As economy worsens, Obama broadens his goals

By Lori Montgomery Washington Post

WASHINGTON – President-elect Barack Obama has expanded his goals for a massive federal stimulus package to keep pace with the increasingly grim economic outlook, aiming to create or preserve at least 3 million jobs over the next two years.

The more aggressive target, up from 2.5 million jobs set a month ago, comes after a four-hour meeting last week where Obama’s top economic advisers told him the economy is now expected to lose as many as 3.5 million jobs over the next year.
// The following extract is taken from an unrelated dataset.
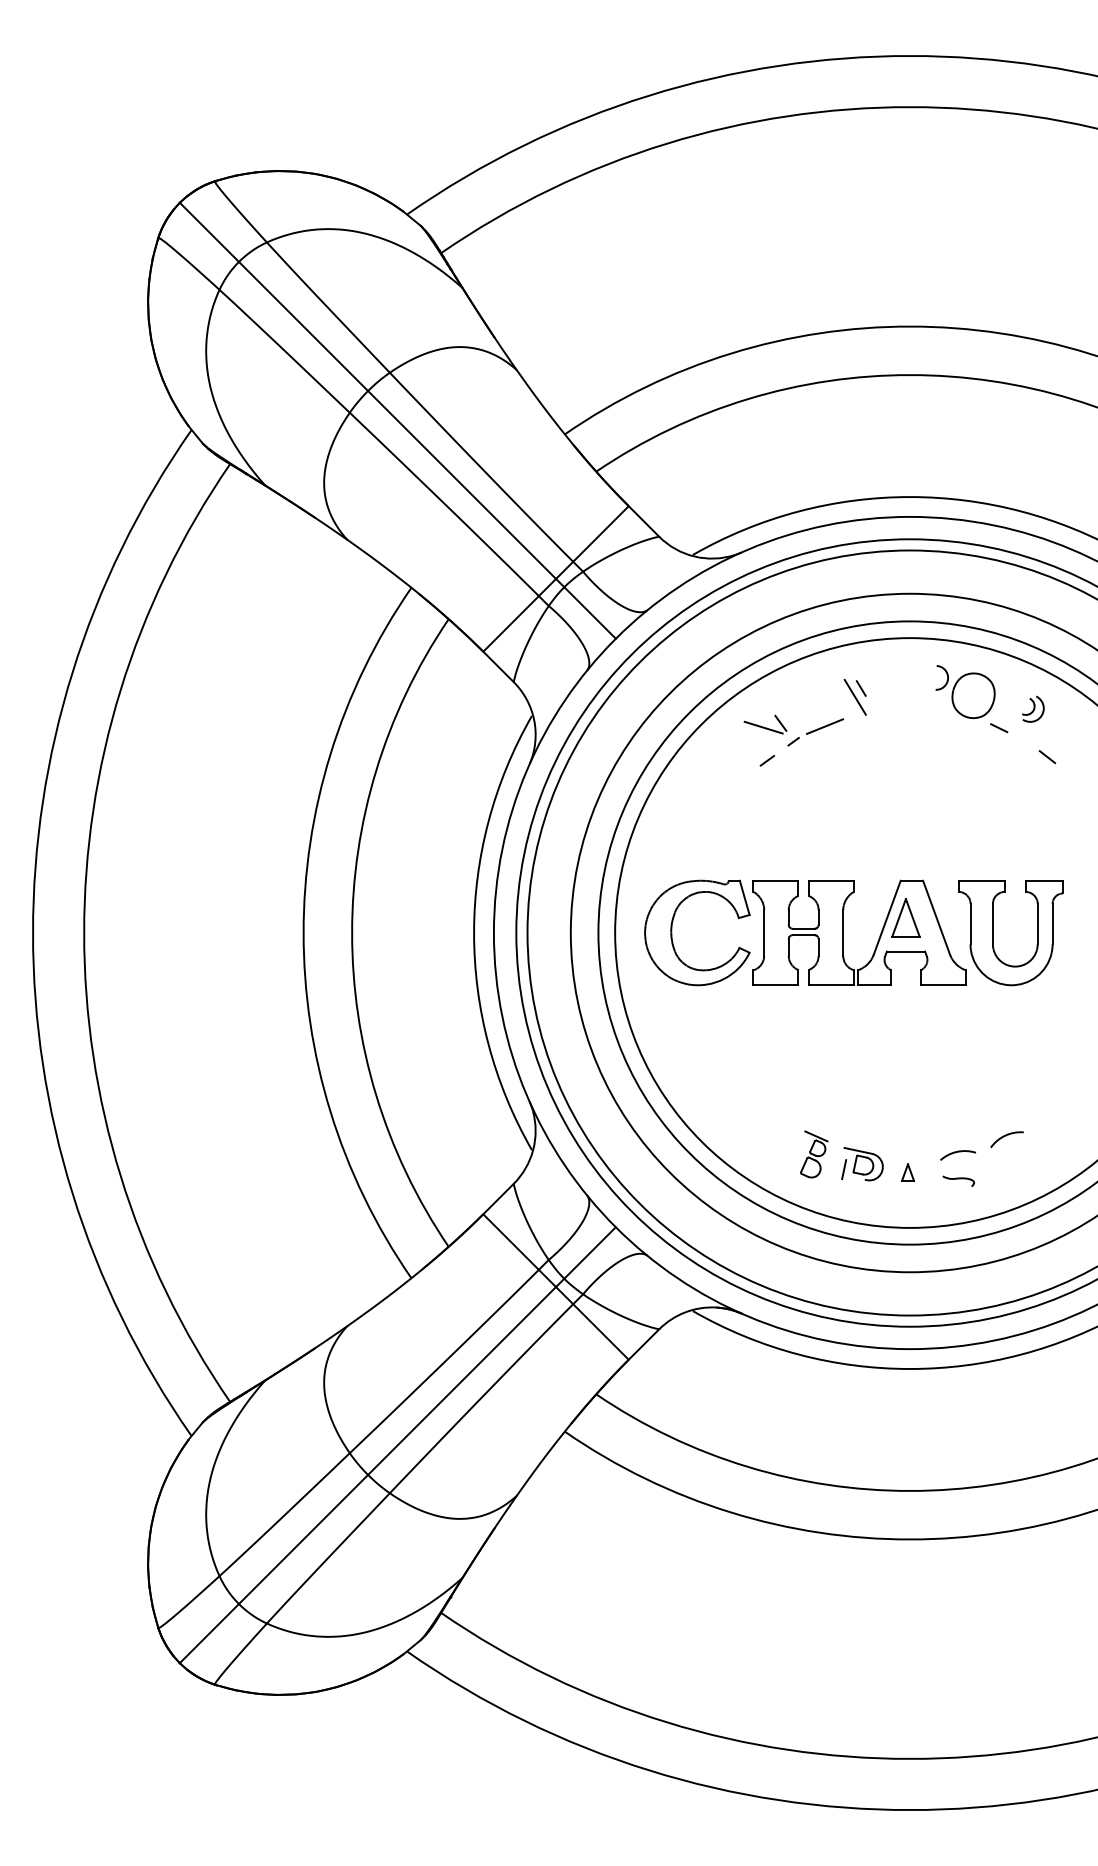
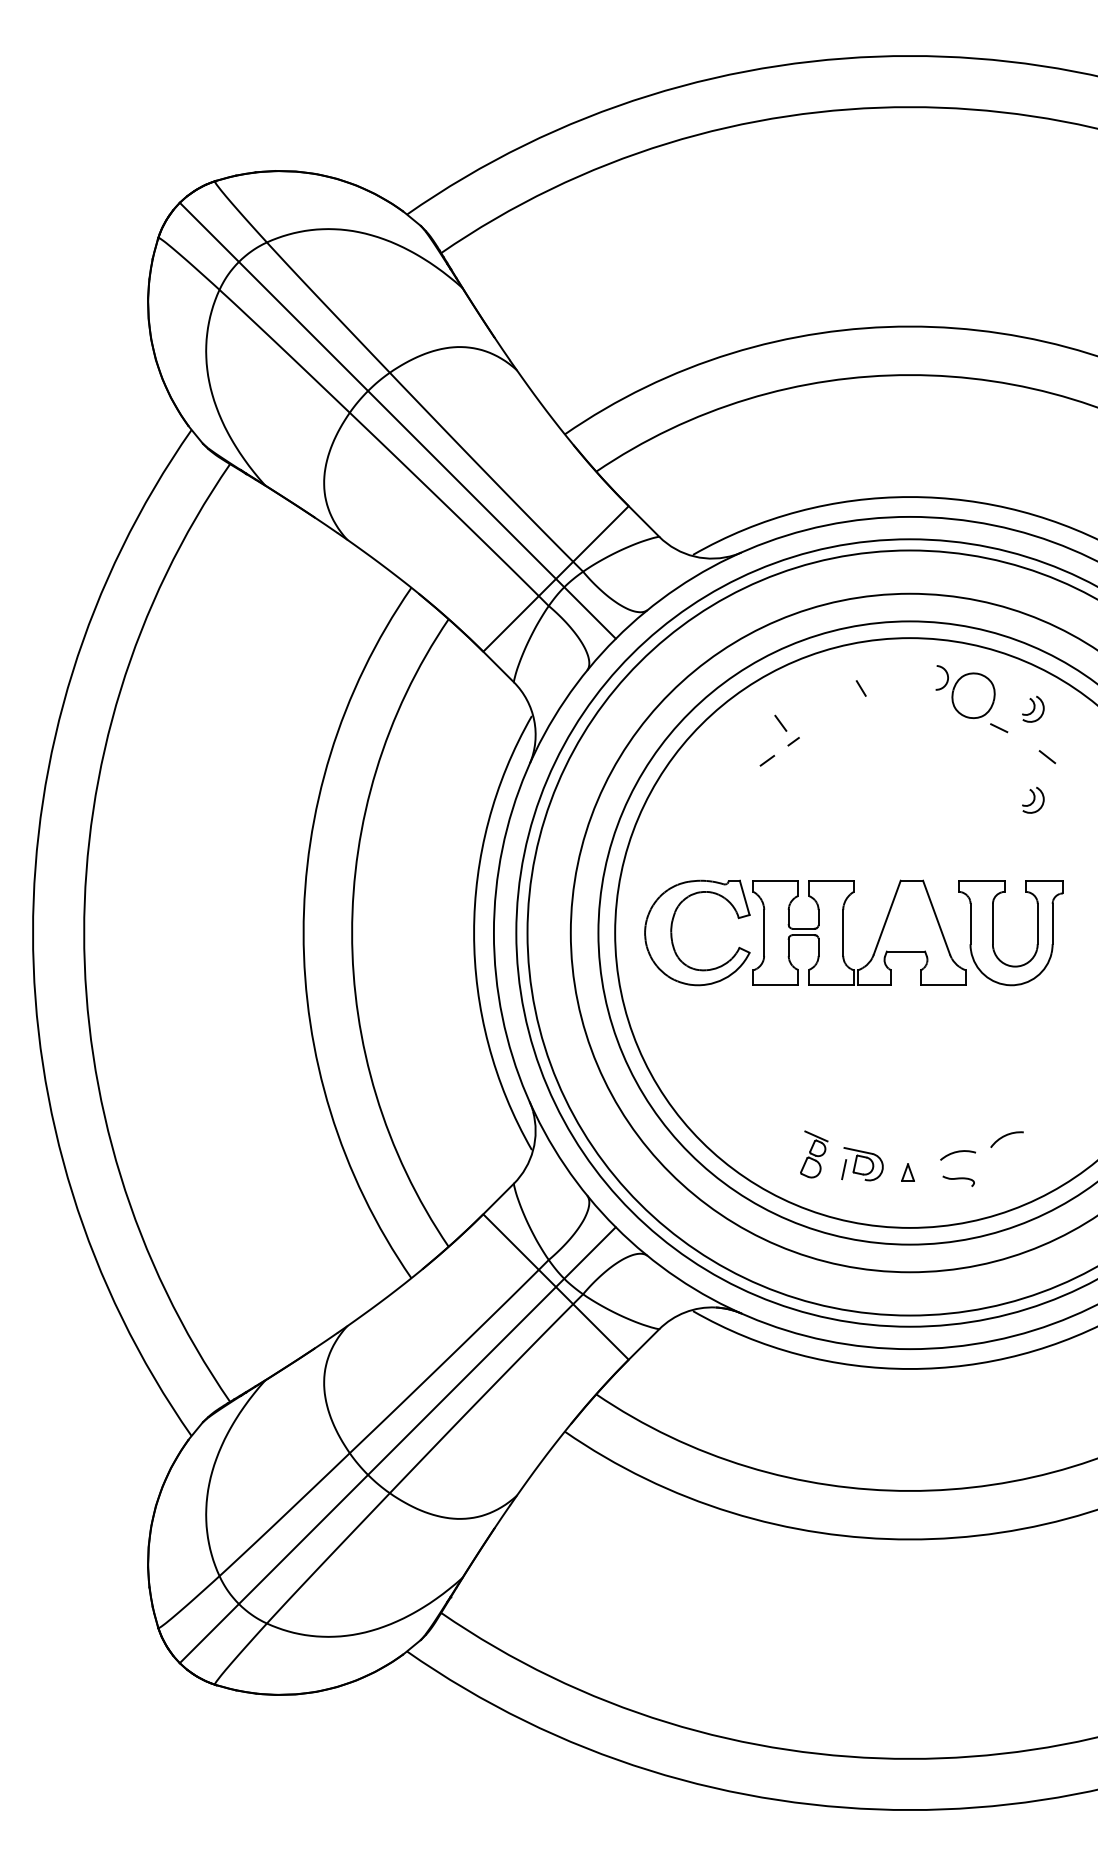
line at (854, 696): present -> none
line at (825, 726): present -> none
line at (763, 727): present -> none
part at (1033, 799): none -> present
part at (905, 917): present -> none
Obama was told that could drive unemployment, currently at 6.7 percent, above 9 percent, a figure not seen since the recession of the early 1980s.

With liberal and conservative economists calling on the government to spend $800 billion to $1.3 trillion to stanch the bleeding, the greater danger to the nation, Obama was told, lies in doing too little rather than too much.

Given that gloomy forecast, Obama last week presented congressional Democrats with a proposal to dedicate $675 billion to $775 billion over the next two years to middle-class tax cuts, aid to strapped state governments and investments in domestic priorities such as infrastructure, health care technology and education – a package designed to jolt the economy while deterring further layoffs and putting people back to work.

Congressional aides said they have talked with Obama’s team about tacking on initiatives that could drive the overall price tag as high as $850 billion, a figure more in line with economists’ recommendations. But with resistance expected from Senate Republicans and some fiscally conservative Democrats, an Obama adviser said the team has settled for now on $775 billion as the highest figure likely to win congressional approval and be ready for Obama’s signature soon after he takes office Jan. 20.

Lawrence Summers, the former Clinton administration Treasury secretary who has been tapped to serve as Obama’s top economic adviser in the White House, said in an interview that the numbers are likely to shift as the package takes shape before Congress commences Jan. 6.

“I don’t think you can regard this simply as a numbers game. It’s really going to depend upon the quality of the spending programs that we’re able to identify,” Summers said. “If we’re able to identify spending programs and effective tax measures that really can do the job, I think there would be a lot of receptiveness.”

As the recession has deepened, Obama’s proposal for economic stimulus has soared from $175 billion during the campaign to nearly $800 billion today.